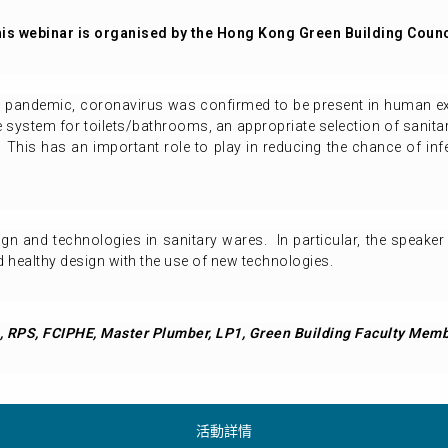
is webinar is organised by the Hong Kong Green Building Counc
9 pandemic, coronavirus was confirmed to be present in human e
system for toilets/bathrooms, an appropriate selection of sanitar
This has an important role to play in reducing the chance of infec
sign and technologies in sanitary wares. In particular, the speake
healthy design with the use of new technologies.
 RPS, FCIPHE, Master Plumber, LP1, Green Building Faculty Mem
活動詳情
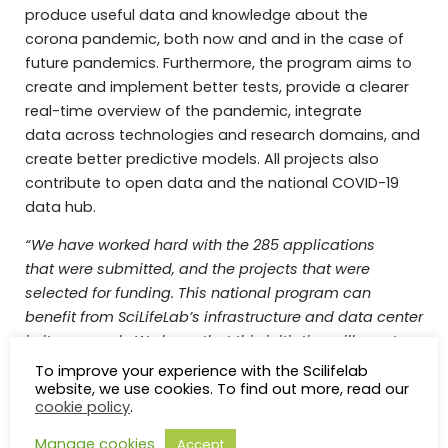
produce useful data and knowledge about the
corona pandemic, both now and and in the case of
future pandemics.
Furthermore, the program aims to
create and implement better tests, provide a clearer
real-time overview of the pandemic, integrate
data across technologies and research domains, and
create better predictive models.
All projects also
contribute to open data and the national COVID-19
data hub.
“We have worked hard with the 285 applications
that were submitted, and the projects that were
selected for funding. This national program can
benefit from SciLifeLab’s infrastructure and data center
in its research. We hope that this initiative will create a
strong research program on COVID-19 in
To improve your experience with the Scilifelab
website, we use cookies. To find out more, read our
Sweden, to study the virus and disease at the
cookie policy
.
molecular, cellular, patient- and population levels,
and thereby contribute data towards making better
Manage cookies
Accept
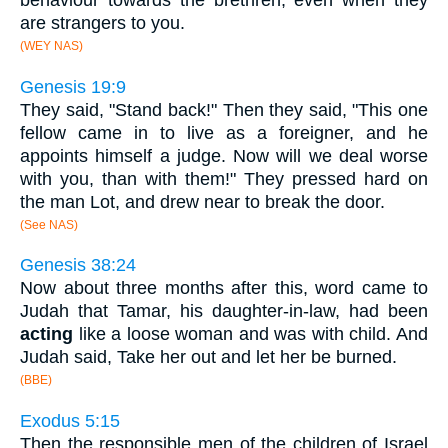
behaviour towards the brethren, even when they
are strangers to you.
(WEY NAS)
Genesis 19:9
They said, "Stand back!" Then they said, "This one
fellow came in to live as a foreigner, and he
appoints himself a judge. Now will we deal worse
with you, than with them!" They pressed hard on
the man Lot, and drew near to break the door.
(See NAS)
Genesis 38:24
Now about three months after this, word came to
Judah that Tamar, his daughter-in-law, had been
acting
like a loose woman and was with child. And
Judah said, Take her out and let her be burned.
(BBE)
Exodus 5:15
Then the responsible men of the children of Israel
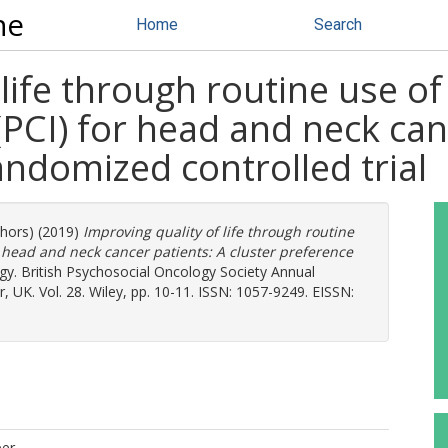
ne
Home
Search
life through routine use of
PCI) for head and neck can
andomized controlled trial
thors) (2019)
Improving quality of life through routine
r head and neck cancer patients: A cluster preference
y. British Psychosocial Oncology Society Annual
 UK. Vol. 28. Wiley, pp. 10-11. ISSN: 1057-9249. EISSN:
per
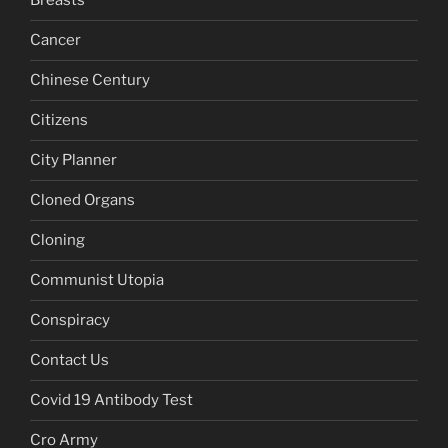
Breasts
Cancer
Chinese Century
Citizens
City Planner
Cloned Organs
Cloning
Communist Utopia
Conspiracy
Contact Us
Covid 19 Antibody Test
Cro Army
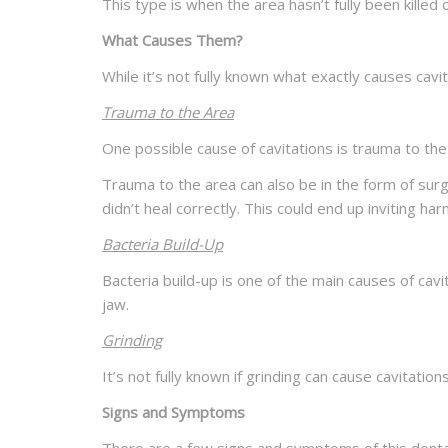
This type is when the area hasn’t fully been killed o
What Causes Them?
While it’s not fully known what exactly causes cav
Trauma to the Area
One possible cause of cavitations is trauma to the
Trauma to the area can also be in the form of surge
didn’t heal correctly. This could end up inviting ha
Bacteria Build-Up
Bacteria build-up is one of the main causes of cav
jaw.
Grinding
It’s not fully known if grinding can cause cavitatio
Signs and Symptoms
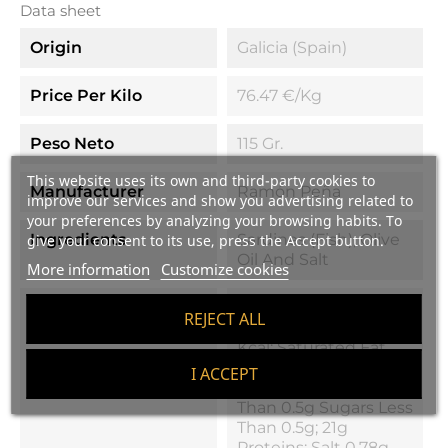
Data sheet
Origin
Galicia (Spain)
Price Per Kilo
76.47 €/kg
Peso Neto
115 Gr.
This website uses its own and third-party cookies to
Manufacturer
Ramón Peña
improve our services and show you advertising related to
your preferences by analyzing your browsing habits. To
Ingredients
Sardines (fish), Olive
give your consent to its use, press the Accept button.
Oil And Salt
More information
Customize cookies
Nutritional Values
Energy Value
REJECT ALL
(calories) 926 Kj / 222
Kcal; Saturated Fat
15g 2.7g;
I ACCEPT
Carbohydrates Less
Than 0.5g Sugars Less
Than 0.5g; 21g
Proteins; Salt 0.78g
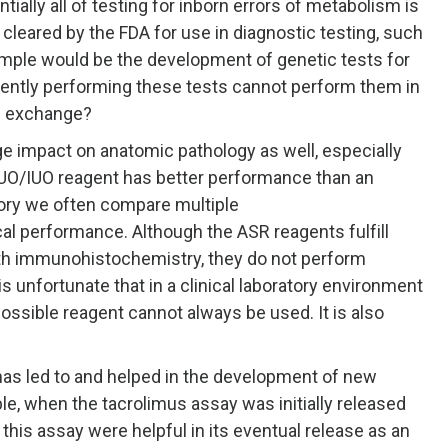
tially all of testing for inborn errors of metabolism is
leared by the FDA for use in diagnostic testing, such
ple would be the development of genetic tests for
urrently performing these tests cannot perform them in
in exchange?
e impact on anatomic pathology as well, especially
O/IUO reagent has better performance than an
tory we often compare multiple
al performance. Although the ASR reagents fulfill
ith immunohistochemistry, they do not perform
s unfortunate that in a clinical laboratory environment
possible reagent cannot always be used. It is also
has led to and helped in the development of new
e, when the tacrolimus assay was initially released
 this assay were helpful in its eventual release as an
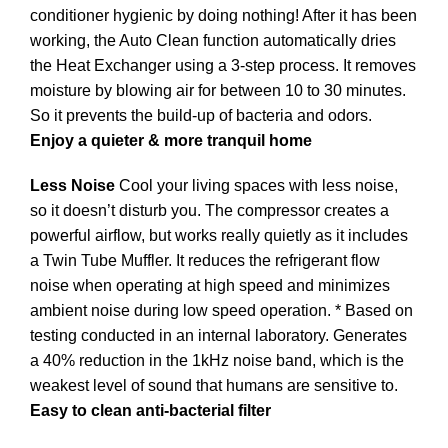
conditioner hygienic by doing nothing! After it has been
working, the Auto Clean function automatically dries
the Heat Exchanger using a 3-step process. It removes
moisture by blowing air for between 10 to 30 minutes.
So it prevents the build-up of bacteria and odors.
Enjoy a quieter & more tranquil home
Less Noise
Cool your living spaces with less noise,
so it doesn’t disturb you. The compressor creates a
powerful airflow, but works really quietly as it includes
a Twin Tube Muffler. It reduces the refrigerant flow
noise when operating at high speed and minimizes
ambient noise during low speed operation. * Based on
testing conducted in an internal laboratory. Generates
a 40% reduction in the 1kHz noise band, which is the
weakest level of sound that humans are sensitive to.
Easy to clean anti-bacterial filter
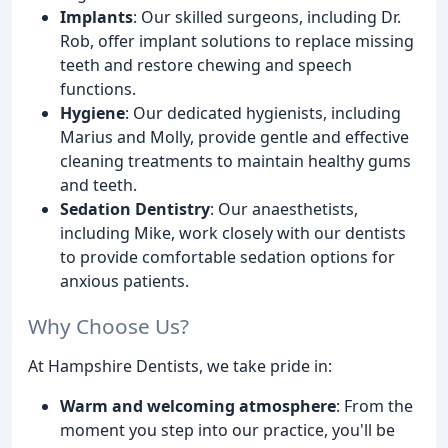
Implants
: Our skilled surgeons, including Dr.
Rob, offer implant solutions to replace missing
teeth and restore chewing and speech
functions.
Hygiene
: Our dedicated hygienists, including
Marius and Molly, provide gentle and effective
cleaning treatments to maintain healthy gums
and teeth.
Sedation Dentistry
: Our anaesthetists,
including Mike, work closely with our dentists
to provide comfortable sedation options for
anxious patients.
Why Choose Us?
At Hampshire Dentists, we take pride in:
Warm and welcoming atmosphere
: From the
moment you step into our practice, you'll be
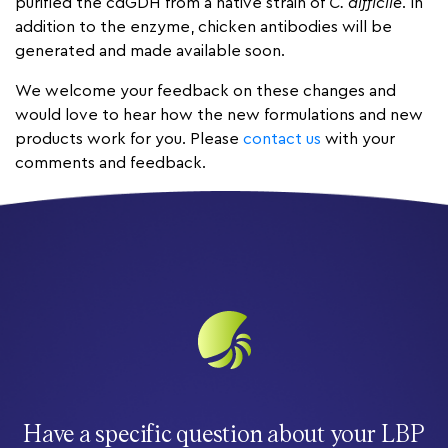
purified the cdGDH from a native strain of
C. difficile
. In
addition to the enzyme, chicken antibodies will be
generated and made available soon.
We welcome your feedback on these changes and
would love to hear how the new formulations and new
products work for you. Please
contact us
with your
comments and feedback.
Have a specific question about your LBP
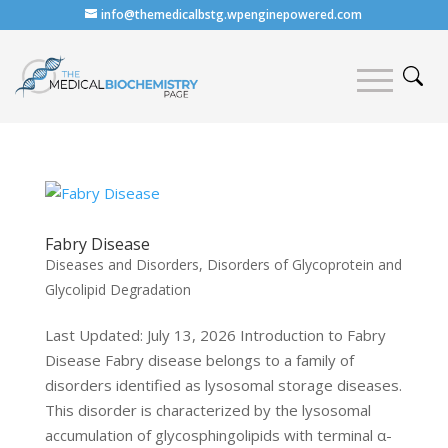
info@themedicalbstg.wpenginepowered.com
Fabry Disease
Diseases and Disorders
,
Disorders of Glycoprotein and
Glycolipid Degradation
Last Updated: July 13, 2026 Introduction to Fabry
Disease Fabry disease belongs to a family of
disorders identified as lysosomal storage diseases.
This disorder is characterized by the lysosomal
accumulation of glycosphingolipids with terminal α-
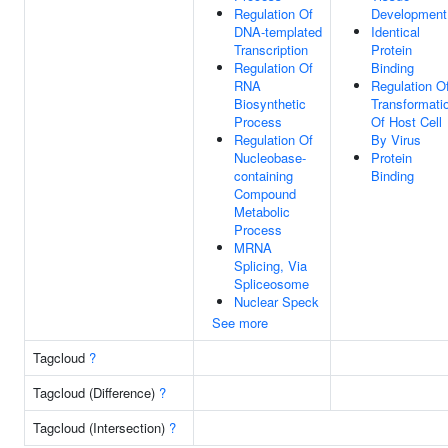
Regulation Of
Development
DNA-templated
Identical
Transcription
Protein
Regulation Of
Binding
RNA
Regulation O
Biosynthetic
Transformati
Process
Of Host Cell
Regulation Of
By Virus
Nucleobase-
Protein
containing
Binding
Compound
Metabolic
Process
MRNA
Splicing, Via
Spliceosome
Nuclear Speck
See more
Tagcloud
?
Tagcloud (Difference)
?
Tagcloud (Intersection)
?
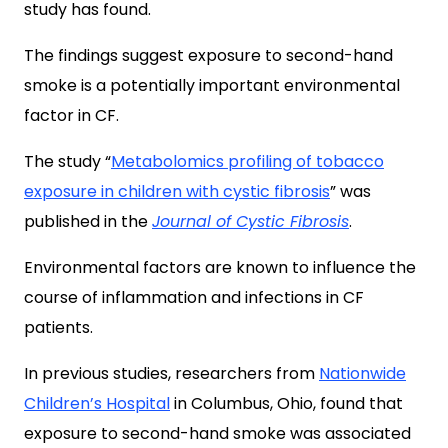
study has found.
The findings suggest exposure to second-hand
smoke is a potentially important environmental
factor in CF.
The study “
Metabolomics profiling of tobacco
exposure in children with cystic fibrosis
” was
published in the
Journal of Cystic Fibrosis
.
Environmental factors are known to influence the
course of inflammation and infections in CF
patients.
In previous studies, researchers from
Nationwide
Children’s Hospital
in Columbus, Ohio, found that
exposure to second-hand smoke was associated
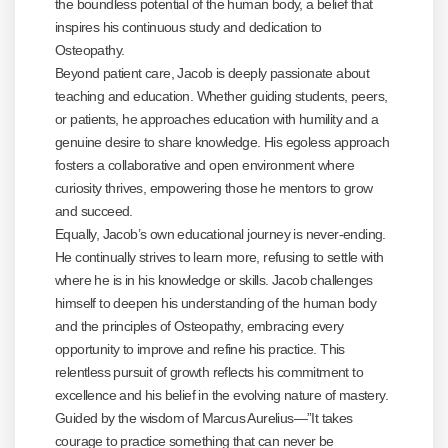
the boundless potential of the human body, a belief that
inspires his continuous study and dedication to
Osteopathy.
Beyond patient care, Jacob is deeply passionate about
teaching and education. Whether guiding students, peers,
or patients, he approaches education with humility and a
genuine desire to share knowledge. His egoless approach
fosters a collaborative and open environment where
curiosity thrives, empowering those he mentors to grow
and succeed.
Equally, Jacob’s own educational journey is never-ending.
He continually strives to learn more, refusing to settle with
where he is in his knowledge or skills. Jacob challenges
himself to deepen his understanding of the human body
and the principles of Osteopathy, embracing every
opportunity to improve and refine his practice. This
relentless pursuit of growth reflects his commitment to
excellence and his belief in the evolving nature of mastery.
Guided by the wisdom of Marcus Aurelius—”It takes
courage to practice something that can never be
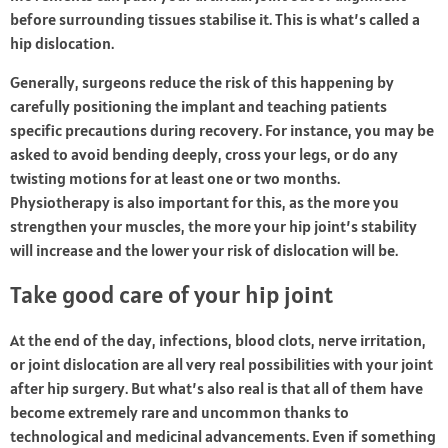
before surrounding tissues stabilise it. This is what’s called a
hip dislocation.
Generally, surgeons reduce the risk of this happening by
carefully positioning the implant and teaching patients
specific precautions during recovery. For instance, you may be
asked to avoid bending deeply, cross your legs, or do any
twisting motions for at least one or two months.
Physiotherapy is also important for this, as the more you
strengthen your muscles, the more your hip joint’s stability
will increase and the lower your risk of dislocation will be.
Take good care of your hip joint
At the end of the day, infections, blood clots, nerve irritation,
or joint dislocation are all very real possibilities with your joint
after hip surgery. But what’s also real is that all of them have
become extremely rare and uncommon thanks to
technological and medicinal advancements. Even if something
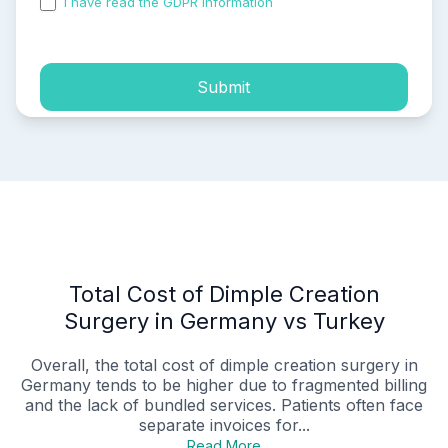
I have read the GDPR information
and accepted the
process of my personal data.
Submit
Total Cost of Dimple Creation
Surgery in Germany vs Turkey
Overall, the total cost of dimple creation surgery in
Germany tends to be higher due to fragmented billing
and the lack of bundled services. Patients often face
separate invoices for...
Read More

....

PROBLEM TO SOLVE. Could you set down, word for word, only the lines above from the line with "specific precautions during" to the line with "strengthen your muscles, the", including both?

ANSWER SECTION.
specific precautions during recovery. For instance, you may be
asked to avoid bending deeply, cross your legs, or do any
twisting motions for at least one or two months.
Physiotherapy is also important for this, as the more you
strengthen your muscles, the more your hip joint’s stability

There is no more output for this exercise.